Right, if you knew you wanted 10 tasks together on the same host, that would be 1 task group with count = 1 and 10 tasks. Usually you won’t want to try to “manually” bin pack like this though (see below).

And in e.g. if let’s say i have on a every client i know it’s (host) overall capacity (in e.g. i have 2 nodes with a Nomad client on them, one can handle 10 server and other can handle 20) best way to do it - is somehow get this data from a client (provision client on them with some sort of metadata).

Nomad fingerprints the resources available on each node and either binpacks onto the hosts (by default) or spreads the allocations for a job across as many hosts as possible (using spread). Generally speaking you’ll want to tell Nomad how much cpu/memory the application needs, and Nomad is supposed to figure out the placements for you. There’s usually no need to manually specify resource-related metadata or try to do fine-grained control over placements. You can declare affinity or constraints to give Nomad hints about placement.

The exception you may be running into is cpu pinning, because that feature is a bit under-developed and it’s not part of the host fingerprinting information. In that case you’ll probably need to use dynamic blocks and some metadata to help placement.

So in the example job below, you end up with 10 allocations, each landing on a different “large” host. Each of those allocations has 5 tasks, and each task is pinned to a specific CPU. As you can see, there are a whole lot of options for influencing scheduling.

variables {
  task_ids = [0,1,2,3,4]
}

job "gameservers-large-hosts" { 

  group "gameservers" {
    count = 10

    constraint {
        operator  = "distinct_hosts"
        value     = "true"
     }

    constraint {
      attribute = "${meta.host_class}"
      value     = "large"
    }

    dynamic "task" {
      for_each = var.task_ids
      labels = [task_ids.value]
      driver = "docker"
      config {
        cpuset_cpu = task_ids.value
      }
    }
  } 

}


This should be affinity as i understant and it means Noman should bind up with a specific hosts based on a constraints?

One more question related to this one sentence. 10 allocations and 5 task each, if we have a 5 hosts (clients) with a large meta tag it will spin up 50 docker containers on each host? And let’s we have a different bare-metal servers and want to explicit say. Spin up this task on each server N docker containers where N is, let’s say ${meta.<group_identifier>} (btw is there any way to get from a meta something based on a name of current task group?) it will look like something like this?

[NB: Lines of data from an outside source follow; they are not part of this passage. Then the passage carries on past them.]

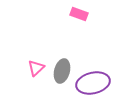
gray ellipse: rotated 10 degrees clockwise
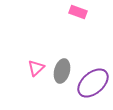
pink rectangle: moved 1 px left, 2 px up
purple ellipse: rotated 28 degrees counterclockwise
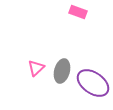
purple ellipse: rotated 76 degrees clockwise
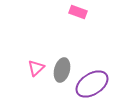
gray ellipse: moved 1 px up
purple ellipse: moved 1 px left, 1 px down; rotated 68 degrees counterclockwise
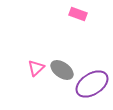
pink rectangle: moved 2 px down
gray ellipse: rotated 70 degrees counterclockwise
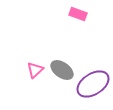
pink triangle: moved 1 px left, 2 px down
purple ellipse: moved 1 px right
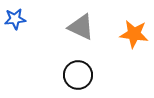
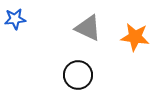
gray triangle: moved 7 px right, 1 px down
orange star: moved 1 px right, 3 px down
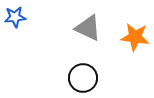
blue star: moved 2 px up
black circle: moved 5 px right, 3 px down
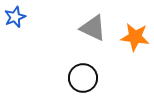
blue star: rotated 15 degrees counterclockwise
gray triangle: moved 5 px right
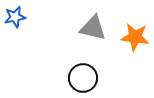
blue star: rotated 10 degrees clockwise
gray triangle: rotated 12 degrees counterclockwise
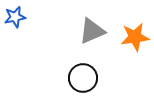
gray triangle: moved 1 px left, 3 px down; rotated 36 degrees counterclockwise
orange star: rotated 16 degrees counterclockwise
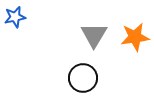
gray triangle: moved 2 px right, 4 px down; rotated 36 degrees counterclockwise
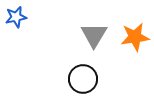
blue star: moved 1 px right
black circle: moved 1 px down
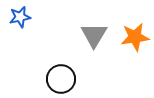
blue star: moved 4 px right
black circle: moved 22 px left
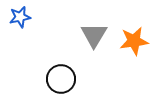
orange star: moved 1 px left, 4 px down
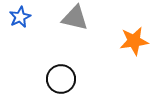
blue star: rotated 15 degrees counterclockwise
gray triangle: moved 19 px left, 17 px up; rotated 48 degrees counterclockwise
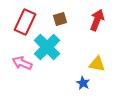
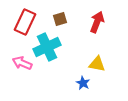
red arrow: moved 2 px down
cyan cross: rotated 20 degrees clockwise
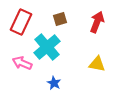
red rectangle: moved 4 px left
cyan cross: rotated 16 degrees counterclockwise
blue star: moved 29 px left
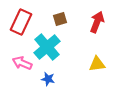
yellow triangle: rotated 18 degrees counterclockwise
blue star: moved 6 px left, 4 px up; rotated 16 degrees counterclockwise
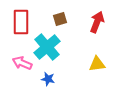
red rectangle: rotated 25 degrees counterclockwise
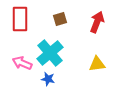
red rectangle: moved 1 px left, 3 px up
cyan cross: moved 3 px right, 6 px down
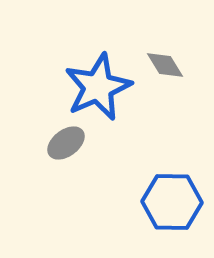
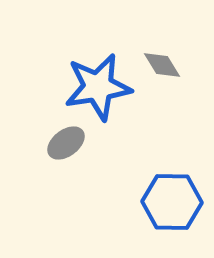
gray diamond: moved 3 px left
blue star: rotated 14 degrees clockwise
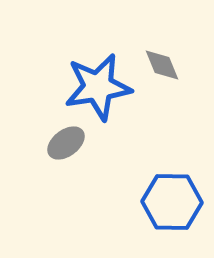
gray diamond: rotated 9 degrees clockwise
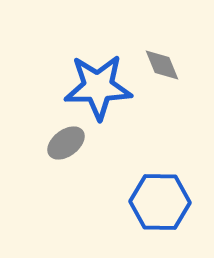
blue star: rotated 8 degrees clockwise
blue hexagon: moved 12 px left
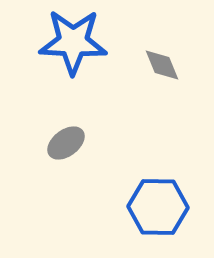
blue star: moved 25 px left, 45 px up; rotated 4 degrees clockwise
blue hexagon: moved 2 px left, 5 px down
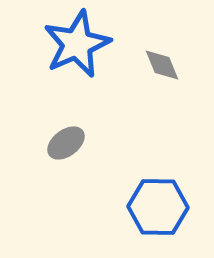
blue star: moved 4 px right, 2 px down; rotated 26 degrees counterclockwise
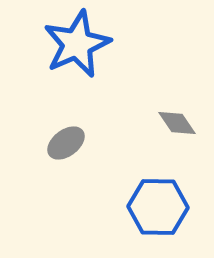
gray diamond: moved 15 px right, 58 px down; rotated 12 degrees counterclockwise
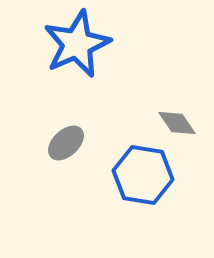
gray ellipse: rotated 6 degrees counterclockwise
blue hexagon: moved 15 px left, 32 px up; rotated 8 degrees clockwise
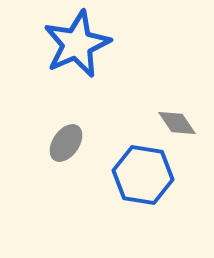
gray ellipse: rotated 12 degrees counterclockwise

job "gameservers-first-cluster" { 
    count = 1

    affinity {
        operator  = "distinct_hosts"
        value     = "true"
     }

    constraint {
      attribute = "${meta.host_class}"
      value     = "gameservers-first-cluster"
    }

    variable "task_ids" {
        type    = list("${meta.host_capacity}")
    }

    dynamic "task" {
      image = "game-server:${env["SERVER_VERSION"]}"
      for_each = var.task_ids
      labels = [var.task_ids.value]
      driver = "docker"
      config {
        cpuset_cpu = var.task_ids.value
      }
    }
  } 

This should be affinity as i understant and it means Noman should bind up with a specific hosts based on a constraints ?

Affinity encourages allocations to land on the same host. So in the example I gave I used to the distinct_hosts constraint so that one allocation would land on each host.

10 allocations and 5 task each, if we have a 5 hosts (clients) with a large meta tag it will spin up 50 docker containers on each host?

That’s why I had the distinct_hosts constraint, but if you use that constraint with count = 10 and 5 hosts, the scheduler will reject it because the constraint can’t be met.

For the jobspec you gave, unfortunately you can’t do this:

variable "task_ids" {
        type    = list("${meta.host_capacity}")
    }

Dynamic variables are processed in the CLI, but the meta value for hosts isn’t known until after placement.